EIGHTY FIRST DAY
Thursday, 14 March 1946
GÖRING: ...Then came the Italian-Abyssinian war. With regard to the sanctions against Italy, Germany was given to understand, not openly but quite clearly, that it would be to her advantage, as far as the Austrian question was concerned, to take part in these sanctions.
That was a difficult decision for the Führer to make, to declare himself out and out against Italy and to achieve the Anschluss by these means or to bind himself by obligation to Italy by means of a pro-Italian or correct attitude and thus to exclude Italy's opposition to the Anschluss. I suggested to him at that time, in view of the somewhat vague offer regarding Austria made by English-french circles, to try and find out who was behind this offer and whether both governments were willing to come to an agreement in regard to this point and to give assurances to the effect that this would be considered an internal German affair, and not some vague assurances of general co-operation, et cetera.

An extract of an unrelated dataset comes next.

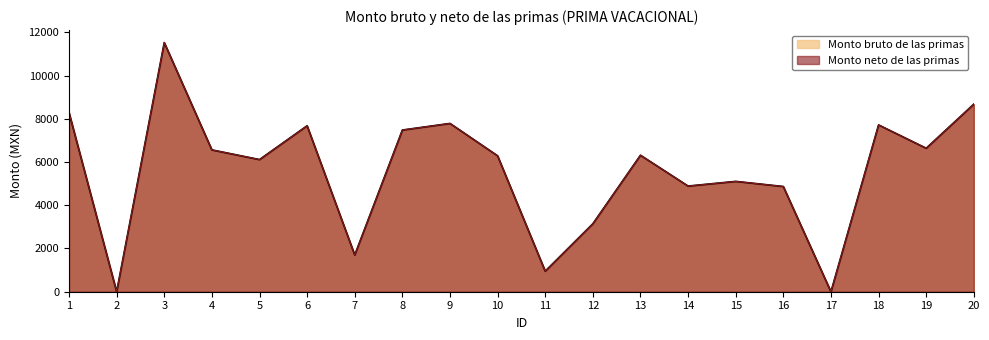

What is the average value of the Monto bruto de las primas series?

5585.2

My suspicions proved right; we could not get any definite assurances. Under those circumstances, it was more expedient for us to prevent Italy being the main opponent to the Anschluss by joining in any sanctions against her.
...In the evening of the same day, after everything had become clear, and the outcome could be seen in advance, I went to the Flieger Club, where I had been invited several weeks before, to a ball. I mention this because here that ,too has been described as a deceptive maneuver. But that invitation had been sent out, I believe, even before the Berchtesgaden conference took place. There I met almost all the diplomats. I immediately took Sir Nevile Henderson, the British Ambassador, aside. I spoke to him for 2 hours and gave him all the reasons and explained everything, and also asked him to tell me - the same question which I later asked Ribbentrop - what nation in the whole world was damaged in any way by our union with Austria? From whom had we taken anything, and whom had we harmed? I said that this was an absolute restitution, that both parts had belonged together in the German Empire,for centuries and that they had been separated only because of political developments, the later monarchy and Austria's secession.
...One needs only to remember what an interpretation was given at that time by the Russian press and the Russian radio to the Munich agreement and to the occupation of the Sudetenland. One could hardly use stronger language. There had been a liaison between Prague and Moscow for a long time. Prague, disappointed by the Munich agreement, could now strengthen its ties with Moscow. Signs of that were seen particularly in the Czech Officers' corps and we were informed. And in the event of this Proving dangerous to Germany, instructions had been issued to the military offices to take preventive measures, as was their duty. But that order has nothing to do with any intention of occupying the rest of Czechoslovakia after a short time.